§ **Required action**: Output only the lines below that start at the line containing "right elbow: (705, 507)" and end at the line containing "right eye: (167, 428)", with both ends kept.

§ **Material to process**:
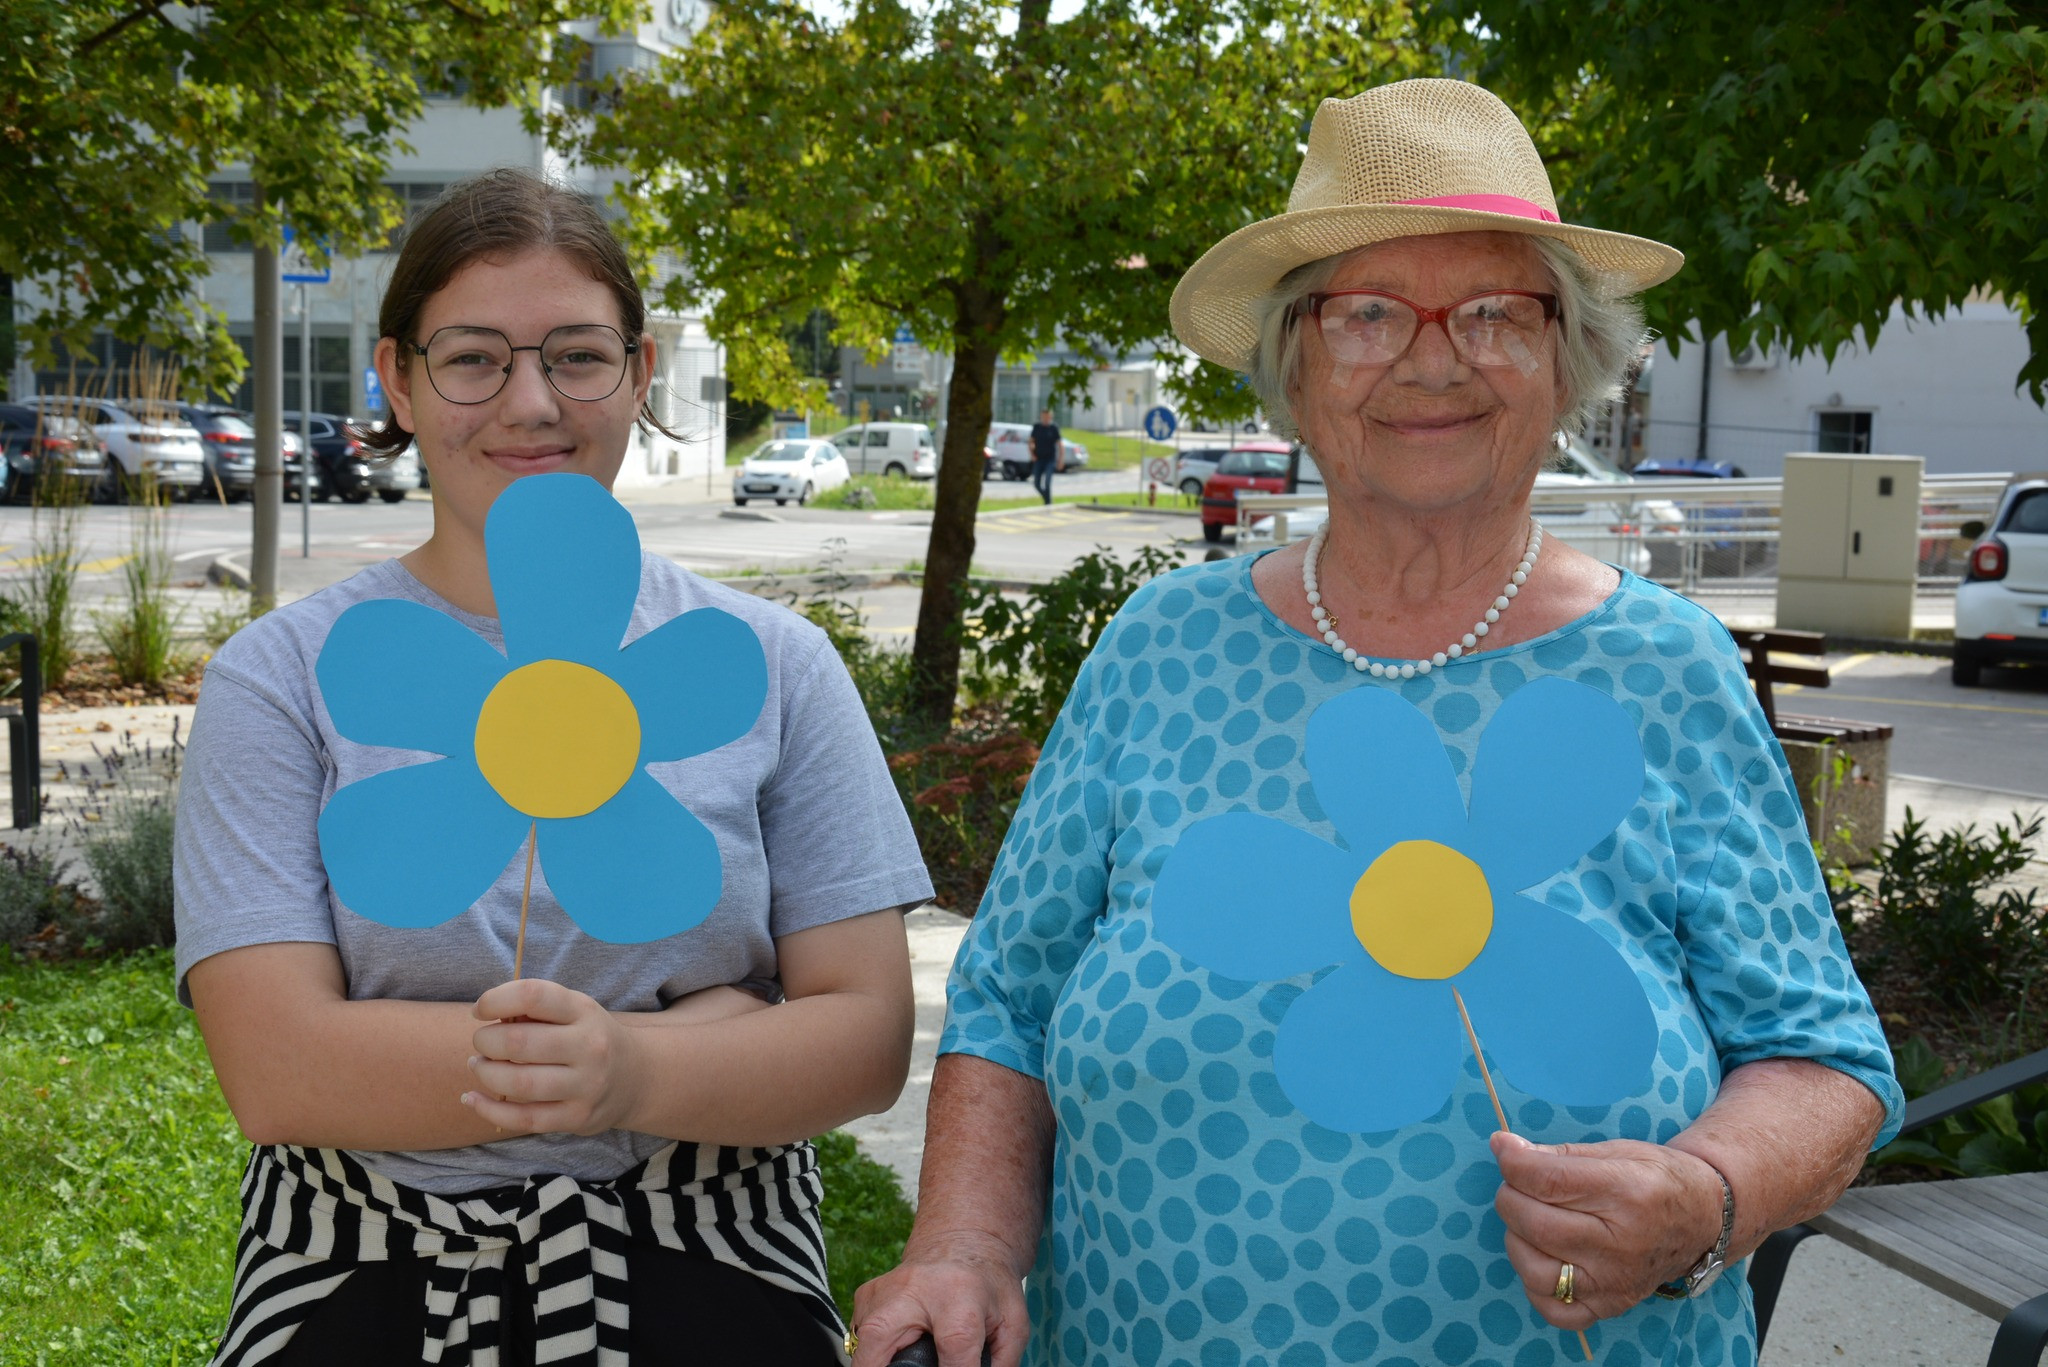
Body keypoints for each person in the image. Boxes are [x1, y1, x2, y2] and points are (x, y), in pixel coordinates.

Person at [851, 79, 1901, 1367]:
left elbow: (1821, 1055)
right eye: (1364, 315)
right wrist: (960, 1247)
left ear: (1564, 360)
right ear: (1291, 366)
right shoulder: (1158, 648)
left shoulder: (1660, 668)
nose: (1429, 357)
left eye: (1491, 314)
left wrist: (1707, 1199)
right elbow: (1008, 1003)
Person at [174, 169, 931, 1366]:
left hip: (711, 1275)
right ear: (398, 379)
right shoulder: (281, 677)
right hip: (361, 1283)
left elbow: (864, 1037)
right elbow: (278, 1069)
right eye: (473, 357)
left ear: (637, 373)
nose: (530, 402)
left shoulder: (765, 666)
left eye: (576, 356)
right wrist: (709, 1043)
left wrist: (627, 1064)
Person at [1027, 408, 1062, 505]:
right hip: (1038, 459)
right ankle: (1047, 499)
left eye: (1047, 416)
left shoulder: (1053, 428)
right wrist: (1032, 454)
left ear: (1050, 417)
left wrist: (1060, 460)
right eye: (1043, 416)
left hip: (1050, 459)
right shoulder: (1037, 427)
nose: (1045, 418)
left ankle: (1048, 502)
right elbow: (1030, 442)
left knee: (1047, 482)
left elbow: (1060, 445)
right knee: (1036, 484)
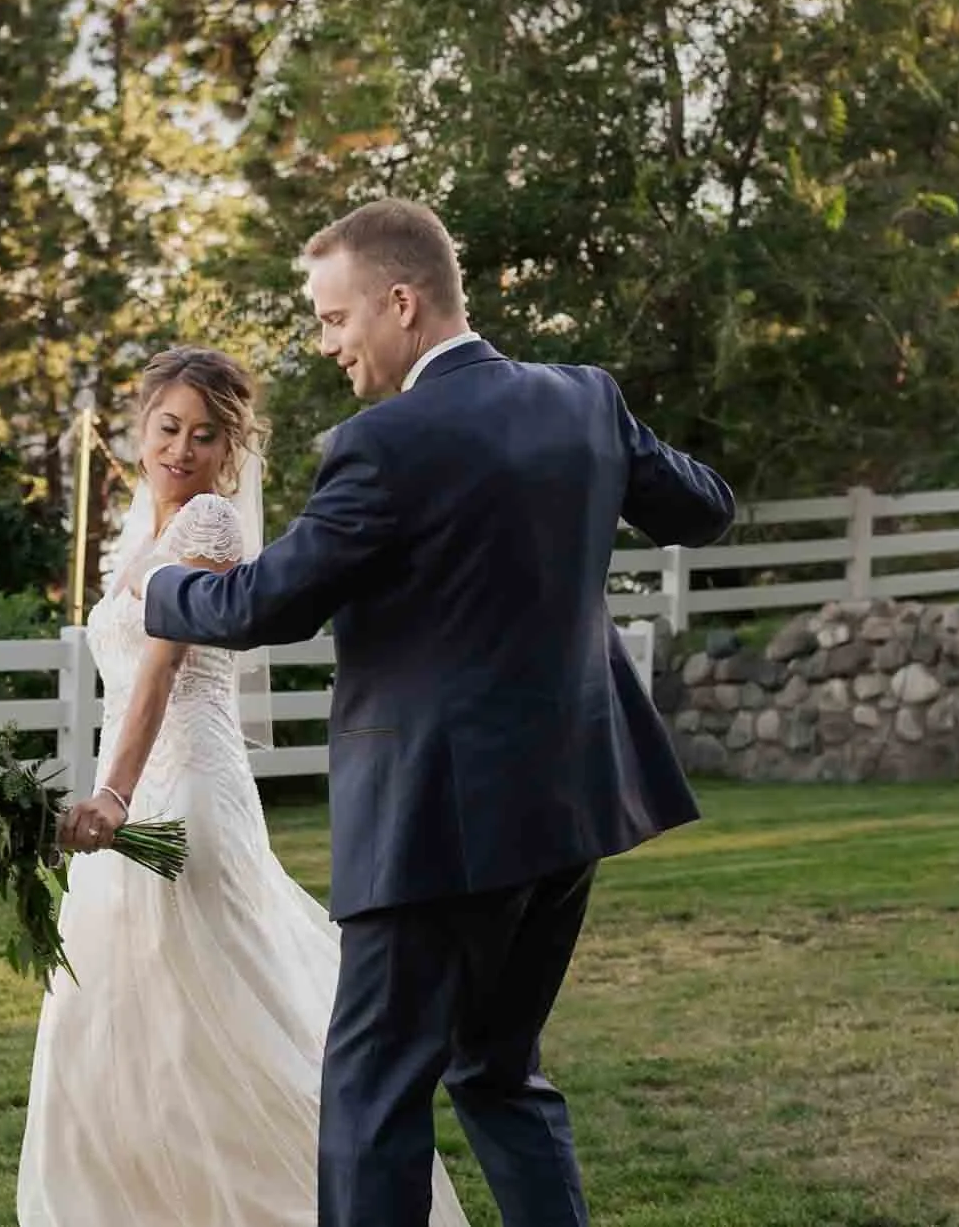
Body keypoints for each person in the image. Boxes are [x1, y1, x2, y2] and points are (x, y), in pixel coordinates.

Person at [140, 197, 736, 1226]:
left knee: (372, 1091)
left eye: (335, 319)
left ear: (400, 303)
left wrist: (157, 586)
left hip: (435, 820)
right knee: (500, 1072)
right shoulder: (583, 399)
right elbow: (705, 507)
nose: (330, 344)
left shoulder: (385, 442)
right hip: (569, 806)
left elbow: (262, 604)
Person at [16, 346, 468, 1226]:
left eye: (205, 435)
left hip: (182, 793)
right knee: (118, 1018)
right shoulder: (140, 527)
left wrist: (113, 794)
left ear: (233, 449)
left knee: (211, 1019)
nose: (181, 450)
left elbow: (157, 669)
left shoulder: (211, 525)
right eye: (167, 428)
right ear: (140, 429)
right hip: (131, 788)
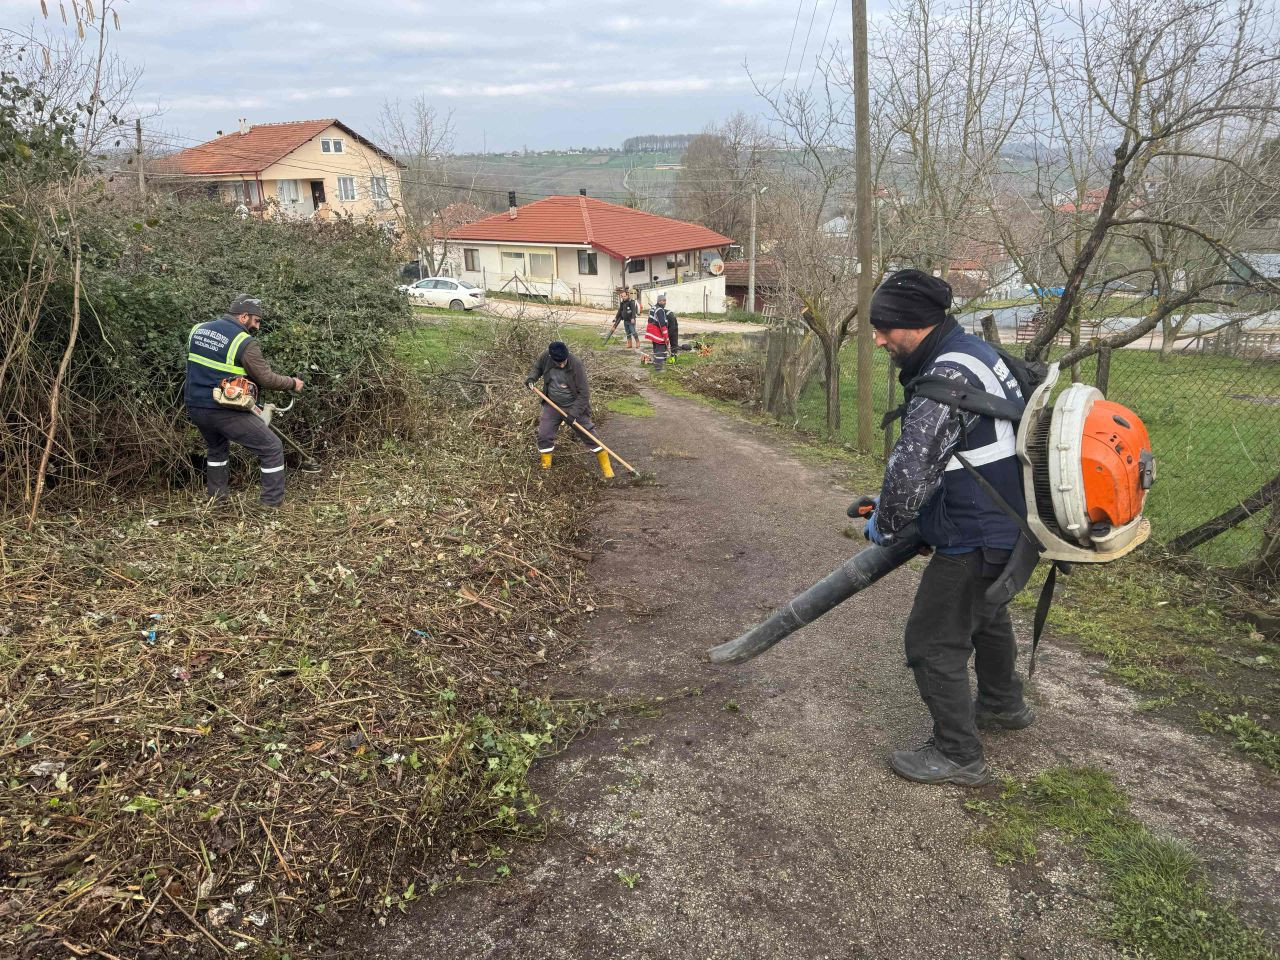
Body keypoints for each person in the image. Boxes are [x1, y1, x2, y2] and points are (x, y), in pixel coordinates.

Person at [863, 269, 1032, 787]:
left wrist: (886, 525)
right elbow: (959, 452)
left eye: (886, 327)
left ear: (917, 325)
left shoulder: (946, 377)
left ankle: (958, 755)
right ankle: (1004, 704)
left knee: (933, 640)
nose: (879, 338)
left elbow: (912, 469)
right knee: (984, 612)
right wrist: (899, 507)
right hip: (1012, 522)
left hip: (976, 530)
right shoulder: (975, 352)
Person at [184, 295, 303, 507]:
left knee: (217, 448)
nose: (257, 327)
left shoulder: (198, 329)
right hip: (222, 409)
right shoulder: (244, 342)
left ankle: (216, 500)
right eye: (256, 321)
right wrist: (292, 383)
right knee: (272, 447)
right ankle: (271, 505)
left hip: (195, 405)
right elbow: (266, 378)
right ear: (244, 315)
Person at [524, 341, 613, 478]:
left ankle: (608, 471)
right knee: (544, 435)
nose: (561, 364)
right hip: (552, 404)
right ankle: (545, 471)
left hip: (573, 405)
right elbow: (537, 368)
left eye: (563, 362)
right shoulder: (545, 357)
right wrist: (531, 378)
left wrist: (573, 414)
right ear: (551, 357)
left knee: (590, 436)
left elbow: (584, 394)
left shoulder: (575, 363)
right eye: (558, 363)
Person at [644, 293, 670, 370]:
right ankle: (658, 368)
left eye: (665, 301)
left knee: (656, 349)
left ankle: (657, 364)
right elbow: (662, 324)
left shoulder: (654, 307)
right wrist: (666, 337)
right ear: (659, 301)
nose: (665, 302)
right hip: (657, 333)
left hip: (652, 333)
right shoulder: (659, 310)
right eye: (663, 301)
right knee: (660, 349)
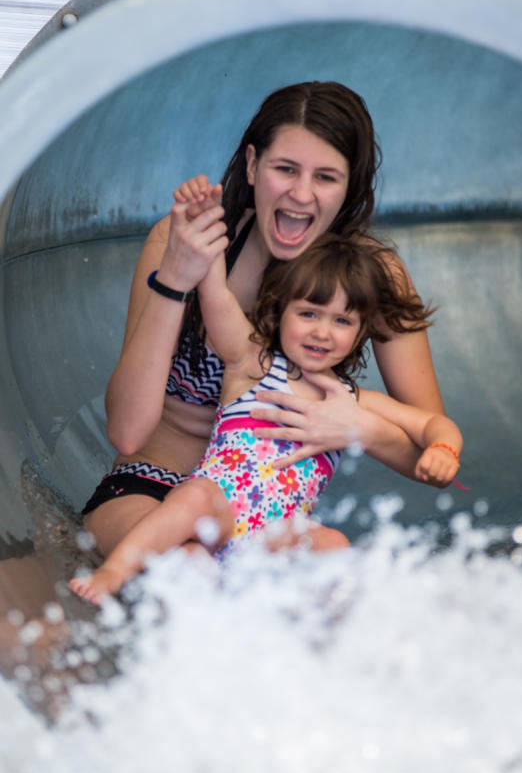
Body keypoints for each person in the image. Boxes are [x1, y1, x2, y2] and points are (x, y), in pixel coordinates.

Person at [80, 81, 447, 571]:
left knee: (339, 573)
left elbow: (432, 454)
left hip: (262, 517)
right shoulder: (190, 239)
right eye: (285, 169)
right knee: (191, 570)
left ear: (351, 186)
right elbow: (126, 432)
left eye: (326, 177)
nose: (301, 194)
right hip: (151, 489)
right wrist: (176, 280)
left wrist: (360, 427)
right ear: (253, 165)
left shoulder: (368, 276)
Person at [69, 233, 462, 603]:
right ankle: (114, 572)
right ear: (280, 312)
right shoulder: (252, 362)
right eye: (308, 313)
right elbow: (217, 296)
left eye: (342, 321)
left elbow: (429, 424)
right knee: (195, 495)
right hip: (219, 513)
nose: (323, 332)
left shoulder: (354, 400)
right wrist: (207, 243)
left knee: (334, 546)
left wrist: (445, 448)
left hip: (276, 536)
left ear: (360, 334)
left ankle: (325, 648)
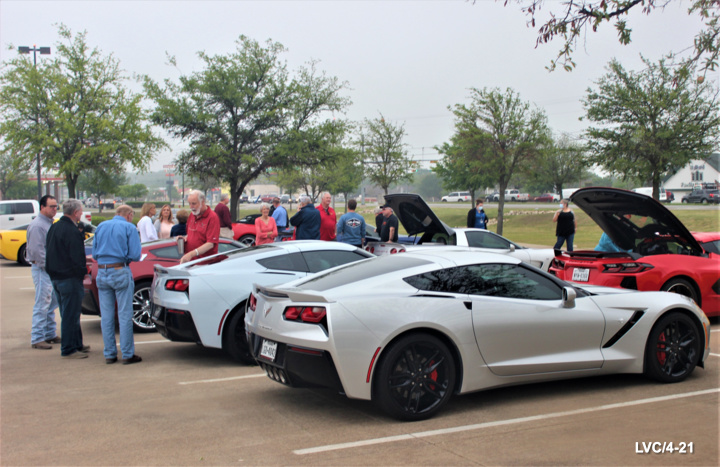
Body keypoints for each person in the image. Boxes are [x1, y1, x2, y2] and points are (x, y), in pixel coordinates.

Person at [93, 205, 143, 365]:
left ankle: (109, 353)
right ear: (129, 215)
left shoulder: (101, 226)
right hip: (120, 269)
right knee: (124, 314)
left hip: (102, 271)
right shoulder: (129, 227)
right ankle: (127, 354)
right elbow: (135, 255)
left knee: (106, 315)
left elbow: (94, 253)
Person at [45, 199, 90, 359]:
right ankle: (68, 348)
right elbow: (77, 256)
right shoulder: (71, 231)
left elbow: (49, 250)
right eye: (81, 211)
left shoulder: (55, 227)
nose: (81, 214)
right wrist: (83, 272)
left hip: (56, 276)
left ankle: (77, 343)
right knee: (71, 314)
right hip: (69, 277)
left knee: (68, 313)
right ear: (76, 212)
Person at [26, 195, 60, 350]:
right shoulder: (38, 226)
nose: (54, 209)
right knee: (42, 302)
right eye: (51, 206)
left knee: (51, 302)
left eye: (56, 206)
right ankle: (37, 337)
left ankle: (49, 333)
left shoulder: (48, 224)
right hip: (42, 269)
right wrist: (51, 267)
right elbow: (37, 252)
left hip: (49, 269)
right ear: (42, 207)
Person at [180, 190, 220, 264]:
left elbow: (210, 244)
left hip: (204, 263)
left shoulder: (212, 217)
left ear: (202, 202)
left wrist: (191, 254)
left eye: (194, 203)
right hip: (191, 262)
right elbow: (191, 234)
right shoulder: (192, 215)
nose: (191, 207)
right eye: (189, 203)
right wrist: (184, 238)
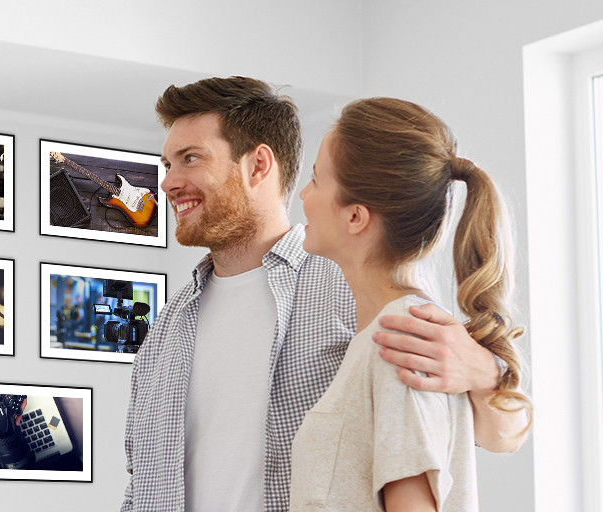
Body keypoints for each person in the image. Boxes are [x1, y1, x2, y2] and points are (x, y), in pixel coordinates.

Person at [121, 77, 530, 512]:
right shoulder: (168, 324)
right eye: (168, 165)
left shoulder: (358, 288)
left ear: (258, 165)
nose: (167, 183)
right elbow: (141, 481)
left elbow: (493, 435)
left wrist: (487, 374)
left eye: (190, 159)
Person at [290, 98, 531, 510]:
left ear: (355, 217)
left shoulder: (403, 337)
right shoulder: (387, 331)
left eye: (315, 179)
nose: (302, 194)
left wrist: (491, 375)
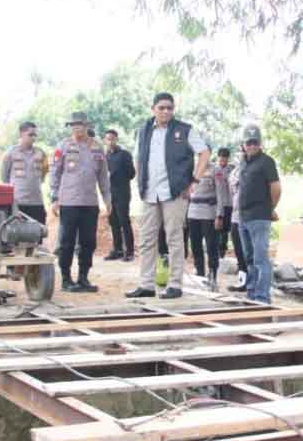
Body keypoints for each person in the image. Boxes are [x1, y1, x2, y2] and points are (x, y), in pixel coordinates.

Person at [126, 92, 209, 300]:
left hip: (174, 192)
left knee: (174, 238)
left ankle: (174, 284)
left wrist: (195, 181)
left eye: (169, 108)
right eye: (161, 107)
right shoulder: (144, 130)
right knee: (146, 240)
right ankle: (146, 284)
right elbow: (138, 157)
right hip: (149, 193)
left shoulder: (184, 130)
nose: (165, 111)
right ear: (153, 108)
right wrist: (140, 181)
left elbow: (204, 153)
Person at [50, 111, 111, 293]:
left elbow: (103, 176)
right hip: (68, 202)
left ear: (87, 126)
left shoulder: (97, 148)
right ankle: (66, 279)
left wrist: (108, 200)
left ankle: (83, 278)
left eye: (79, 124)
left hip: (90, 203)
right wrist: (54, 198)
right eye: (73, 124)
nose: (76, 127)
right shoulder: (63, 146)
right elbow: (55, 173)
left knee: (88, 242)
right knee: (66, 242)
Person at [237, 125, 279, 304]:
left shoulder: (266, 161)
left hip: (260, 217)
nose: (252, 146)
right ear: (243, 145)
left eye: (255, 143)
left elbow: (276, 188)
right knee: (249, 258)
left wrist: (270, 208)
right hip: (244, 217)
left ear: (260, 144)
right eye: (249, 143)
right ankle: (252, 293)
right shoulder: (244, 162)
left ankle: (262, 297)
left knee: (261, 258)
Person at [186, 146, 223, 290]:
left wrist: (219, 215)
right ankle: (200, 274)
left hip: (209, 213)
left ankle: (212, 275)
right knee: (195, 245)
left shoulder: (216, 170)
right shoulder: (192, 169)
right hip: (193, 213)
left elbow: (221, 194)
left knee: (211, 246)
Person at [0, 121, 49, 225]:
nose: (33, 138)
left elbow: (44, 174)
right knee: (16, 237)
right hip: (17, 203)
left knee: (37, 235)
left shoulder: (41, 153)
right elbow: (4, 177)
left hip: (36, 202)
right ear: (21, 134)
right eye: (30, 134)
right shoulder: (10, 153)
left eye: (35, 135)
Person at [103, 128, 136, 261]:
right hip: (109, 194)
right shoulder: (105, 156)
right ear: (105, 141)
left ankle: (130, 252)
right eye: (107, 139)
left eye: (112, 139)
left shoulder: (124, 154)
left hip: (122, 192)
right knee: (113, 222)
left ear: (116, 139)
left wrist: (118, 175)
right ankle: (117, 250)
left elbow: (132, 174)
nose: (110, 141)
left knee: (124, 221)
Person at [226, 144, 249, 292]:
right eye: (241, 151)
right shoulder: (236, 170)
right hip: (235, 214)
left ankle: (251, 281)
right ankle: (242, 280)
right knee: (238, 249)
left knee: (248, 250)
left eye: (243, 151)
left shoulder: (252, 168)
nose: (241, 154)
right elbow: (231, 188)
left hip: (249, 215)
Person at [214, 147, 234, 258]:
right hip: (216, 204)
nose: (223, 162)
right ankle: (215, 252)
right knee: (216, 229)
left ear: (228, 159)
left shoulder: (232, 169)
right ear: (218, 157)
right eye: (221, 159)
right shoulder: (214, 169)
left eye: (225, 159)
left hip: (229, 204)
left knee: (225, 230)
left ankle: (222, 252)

§ **Response**:
right elbow: (705, 507)
nose: (330, 344)
left shoulder: (385, 442)
right hip: (569, 806)
left elbow: (262, 604)
Person at [16, 346, 468, 1226]:
left eye: (205, 435)
left hip: (182, 793)
right knee: (118, 1018)
right shoulder: (140, 527)
left wrist: (113, 794)
left ear: (233, 449)
left knee: (211, 1019)
nose: (181, 450)
left elbow: (157, 669)
left shoulder: (211, 525)
right eye: (167, 428)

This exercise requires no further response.